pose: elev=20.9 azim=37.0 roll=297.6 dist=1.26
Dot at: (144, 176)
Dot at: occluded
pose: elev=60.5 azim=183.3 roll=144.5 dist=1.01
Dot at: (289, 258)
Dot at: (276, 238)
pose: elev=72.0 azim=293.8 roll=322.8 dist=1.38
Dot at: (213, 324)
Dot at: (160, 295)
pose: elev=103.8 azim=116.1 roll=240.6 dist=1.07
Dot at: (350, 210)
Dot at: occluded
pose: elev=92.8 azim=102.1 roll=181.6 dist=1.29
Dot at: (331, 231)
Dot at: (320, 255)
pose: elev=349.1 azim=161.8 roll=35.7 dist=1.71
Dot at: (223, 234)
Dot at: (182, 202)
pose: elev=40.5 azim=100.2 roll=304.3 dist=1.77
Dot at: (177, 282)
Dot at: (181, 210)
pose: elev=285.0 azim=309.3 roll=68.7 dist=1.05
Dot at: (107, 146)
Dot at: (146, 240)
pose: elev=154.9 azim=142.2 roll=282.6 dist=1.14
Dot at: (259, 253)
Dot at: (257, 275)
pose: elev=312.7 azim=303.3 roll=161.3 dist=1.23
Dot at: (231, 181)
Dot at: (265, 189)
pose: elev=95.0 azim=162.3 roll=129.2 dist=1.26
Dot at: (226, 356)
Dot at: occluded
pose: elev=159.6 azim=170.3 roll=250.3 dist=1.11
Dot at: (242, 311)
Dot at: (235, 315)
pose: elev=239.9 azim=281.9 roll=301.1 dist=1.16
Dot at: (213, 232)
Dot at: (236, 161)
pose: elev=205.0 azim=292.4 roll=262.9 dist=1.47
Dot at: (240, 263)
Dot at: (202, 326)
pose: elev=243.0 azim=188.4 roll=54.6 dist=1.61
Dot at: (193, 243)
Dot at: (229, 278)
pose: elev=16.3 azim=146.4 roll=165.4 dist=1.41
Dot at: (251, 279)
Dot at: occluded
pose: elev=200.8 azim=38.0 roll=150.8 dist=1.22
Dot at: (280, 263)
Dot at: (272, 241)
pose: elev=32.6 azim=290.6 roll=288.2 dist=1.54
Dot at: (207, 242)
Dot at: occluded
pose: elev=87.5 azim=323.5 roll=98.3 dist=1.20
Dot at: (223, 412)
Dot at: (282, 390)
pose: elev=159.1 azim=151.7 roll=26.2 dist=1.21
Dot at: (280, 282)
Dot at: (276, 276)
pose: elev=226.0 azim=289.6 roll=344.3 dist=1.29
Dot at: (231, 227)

□ □ □ □ □ □ □

- **Your instructions**: Could you output, unchanged, everything from the line containing "pose: elev=32.6 azim=290.6" down to the last line of the rows above, including both of those lines?

- **Full output**:
pose: elev=32.6 azim=290.6 roll=288.2 dist=1.54
Dot at: (207, 242)
Dot at: occluded
pose: elev=87.5 azim=323.5 roll=98.3 dist=1.20
Dot at: (223, 412)
Dot at: (282, 390)
pose: elev=159.1 azim=151.7 roll=26.2 dist=1.21
Dot at: (280, 282)
Dot at: (276, 276)
pose: elev=226.0 azim=289.6 roll=344.3 dist=1.29
Dot at: (231, 227)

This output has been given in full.